The DHS warned that many of the attacks were “extremely sophisticated” and “planned” and would have a “serious impact on the integrity of our elections and on the nation.”
Hargett’s office did not respond to Business Insider’s request for comment.
The Department of State also said that it was in the process of reviewing more than 1,000 requests for help from election officials, and that it is “working to ensure that our systems are ready to meet the challenge.”
While there has been no evidence of voter fraud in Texas’ presidential election since the early 1980s, the number of confirmed cyberattacks has surged since the election.
In the weeks leading up to the election, the state received more than 7,500 requests from election administrators for help in identifying suspected cyberattacks, according a Texas Public Information Act request obtained by The Dallas Morning News.
In 2017, hackers successfully penetrated the state government’s voter registration system.
Since then, they have attempted to break into other government databases, such the Texas Department of Motor Vehicles, the U to U department of the U, and the Texas Parks and Wildlife Department.
In 2016, a hacker also broke into the Texas Office of Elections, causing problems for the election commission.
On Wednesday, the Texas election commission issued a public warning that it would be in contact with all of its agencies to help verify the legitimacy of the voting machines.
In an email, the commission said it was “working with the Department to work with election officials to ensure they have all of the required hardware and software to support election integrity.”

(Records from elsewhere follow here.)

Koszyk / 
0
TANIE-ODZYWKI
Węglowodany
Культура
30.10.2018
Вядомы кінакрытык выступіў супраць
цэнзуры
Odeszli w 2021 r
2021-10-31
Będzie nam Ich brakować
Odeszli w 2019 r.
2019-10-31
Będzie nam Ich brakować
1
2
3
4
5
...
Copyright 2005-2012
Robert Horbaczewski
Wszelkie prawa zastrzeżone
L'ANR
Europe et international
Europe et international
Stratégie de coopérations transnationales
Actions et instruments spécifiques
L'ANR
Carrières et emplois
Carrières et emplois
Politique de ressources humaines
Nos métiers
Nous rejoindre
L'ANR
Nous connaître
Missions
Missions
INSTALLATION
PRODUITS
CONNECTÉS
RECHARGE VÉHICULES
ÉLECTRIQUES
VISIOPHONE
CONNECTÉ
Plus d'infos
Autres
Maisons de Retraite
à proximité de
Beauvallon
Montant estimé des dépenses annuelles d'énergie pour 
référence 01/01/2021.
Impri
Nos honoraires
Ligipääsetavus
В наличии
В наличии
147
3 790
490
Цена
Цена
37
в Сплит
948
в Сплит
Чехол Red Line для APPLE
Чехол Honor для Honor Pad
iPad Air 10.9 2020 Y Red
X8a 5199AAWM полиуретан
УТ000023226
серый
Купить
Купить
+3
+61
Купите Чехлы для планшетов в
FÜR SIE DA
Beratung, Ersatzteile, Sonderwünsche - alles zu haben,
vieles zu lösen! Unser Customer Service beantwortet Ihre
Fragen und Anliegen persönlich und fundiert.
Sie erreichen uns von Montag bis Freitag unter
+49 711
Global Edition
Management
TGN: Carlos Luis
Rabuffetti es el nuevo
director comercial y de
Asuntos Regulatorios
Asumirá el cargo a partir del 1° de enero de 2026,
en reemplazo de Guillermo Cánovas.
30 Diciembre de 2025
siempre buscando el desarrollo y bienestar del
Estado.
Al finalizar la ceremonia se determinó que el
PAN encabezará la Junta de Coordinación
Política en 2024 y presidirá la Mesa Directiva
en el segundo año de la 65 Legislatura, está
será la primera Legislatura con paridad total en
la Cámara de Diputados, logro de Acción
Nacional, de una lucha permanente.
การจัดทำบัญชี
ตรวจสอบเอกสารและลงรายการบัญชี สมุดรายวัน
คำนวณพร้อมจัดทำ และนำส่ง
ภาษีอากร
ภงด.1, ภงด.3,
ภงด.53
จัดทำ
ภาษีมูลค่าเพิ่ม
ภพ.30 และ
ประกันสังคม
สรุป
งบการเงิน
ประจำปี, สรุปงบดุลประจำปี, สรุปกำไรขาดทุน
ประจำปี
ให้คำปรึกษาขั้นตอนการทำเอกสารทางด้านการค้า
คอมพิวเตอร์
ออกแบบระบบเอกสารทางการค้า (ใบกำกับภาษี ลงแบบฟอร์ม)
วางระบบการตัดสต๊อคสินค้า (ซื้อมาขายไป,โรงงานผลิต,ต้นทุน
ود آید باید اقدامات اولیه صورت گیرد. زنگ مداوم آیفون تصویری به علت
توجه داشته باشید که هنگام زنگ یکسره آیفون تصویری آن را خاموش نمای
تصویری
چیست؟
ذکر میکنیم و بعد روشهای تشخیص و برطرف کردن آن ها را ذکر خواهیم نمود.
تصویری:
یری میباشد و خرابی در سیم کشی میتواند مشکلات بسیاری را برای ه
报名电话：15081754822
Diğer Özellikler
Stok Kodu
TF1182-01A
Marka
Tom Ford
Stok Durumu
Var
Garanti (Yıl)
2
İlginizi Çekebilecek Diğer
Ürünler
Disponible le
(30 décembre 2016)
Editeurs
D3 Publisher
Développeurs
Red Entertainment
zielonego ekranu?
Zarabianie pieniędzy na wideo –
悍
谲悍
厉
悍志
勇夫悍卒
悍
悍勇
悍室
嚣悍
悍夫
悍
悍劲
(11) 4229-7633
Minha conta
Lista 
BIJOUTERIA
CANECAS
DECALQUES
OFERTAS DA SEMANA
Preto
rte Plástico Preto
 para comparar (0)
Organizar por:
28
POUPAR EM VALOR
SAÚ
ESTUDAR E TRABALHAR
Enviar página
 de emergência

Texas election officials have been busy updating their systems and installing new hardware.
The department said that the county elections office, the statewide elections board, the county election board of elections and the county board of election supervisors have been making the upgrades.
The office of the secretary of state also has been updating its systems, according the Texas Secretary Of State.
State officials said that while the state has “been upgrading our state election systems for more than 20 years, it is only now that we are taking it to the next level.
Our system is ready to go and we will have the new election systems in place on Nov. 8,” said Texas Election Commission Director of Communications Lisa Wigdor.
“With our extensive systems and training, the election officials can now work with their county and statewide election officials on the most critical steps of preparing their elections.”